Let me just get this out before I go any further: I’m not much of a pet person. If I were, I’d come down in the cat category. I much prefer being ignored by a soft fuzzy thing with a purring motor than being drooled on by a slavering fuzzy thing whose idea of unconditional love is to jump on me and sniff where I don’t want to be sniffed. (And don’t even get me started on those mud bowls known as dog parks.) I much prefer the company of sentient humans, the ones who can express themselves in words.
That said, even my stony little heart can melt when it comes to the animal kingdom. For Seattle Met’s annual Pets and Vets feature, we held a contest inviting readers to submit stories and photos of their furred, feathered, and scaly best friends. Of the hundreds of entries we received (news flash: Seattle loves animals) I was sobered—and shocked—by the numbers of dogs and cats that had come from animal shelters, humane societies, and “11th hour” sanctuaries. Their previous owners had been unable to care for them, got tired of the responsibility, left them to roam the streets, or outright abused them. According to Humane Society statistics, as many as eight million cats and dogs enter the nation’s 3,500 shelters every year, and only about half are placed in homes. Most of the others are euthanized. The promising news is that the number of homeless and unwanted animals being put to death, though still way too high, has plunged in the last 40 years. And just as I was writing this, Seattle Humane Society announced it was joining 40 other shelters around the country in a campaign called No-Kill Monday, a first step toward its goal of No-Kill America.
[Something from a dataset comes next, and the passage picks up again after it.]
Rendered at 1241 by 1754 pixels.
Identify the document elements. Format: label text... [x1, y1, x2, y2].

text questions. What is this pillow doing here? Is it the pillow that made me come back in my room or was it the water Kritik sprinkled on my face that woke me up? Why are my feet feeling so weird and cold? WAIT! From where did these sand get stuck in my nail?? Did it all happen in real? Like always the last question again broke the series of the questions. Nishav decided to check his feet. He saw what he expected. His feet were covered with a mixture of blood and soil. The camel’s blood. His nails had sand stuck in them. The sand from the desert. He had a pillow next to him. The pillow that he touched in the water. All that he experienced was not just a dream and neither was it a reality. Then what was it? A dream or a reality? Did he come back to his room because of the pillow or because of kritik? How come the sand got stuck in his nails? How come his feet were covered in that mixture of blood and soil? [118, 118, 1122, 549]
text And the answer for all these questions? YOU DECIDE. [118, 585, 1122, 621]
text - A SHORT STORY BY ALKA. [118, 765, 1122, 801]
So when you encounter the winning entries in our contest and the runners up, you’ll meet three dogs, one cat, and a bunny who owe their lives to generous owners who give safety and love to formerly unwanted animals.
And Allison Williams’s feature about the Prison Pets Partnership shows how a service-dog training program based at the Cedar Creek Corrections Center south of Olympia enriches the lives of inmates, homeless animals, and the community—even more evidence for the value of the bond between animals and our own species, and an increased understanding of the connections we share.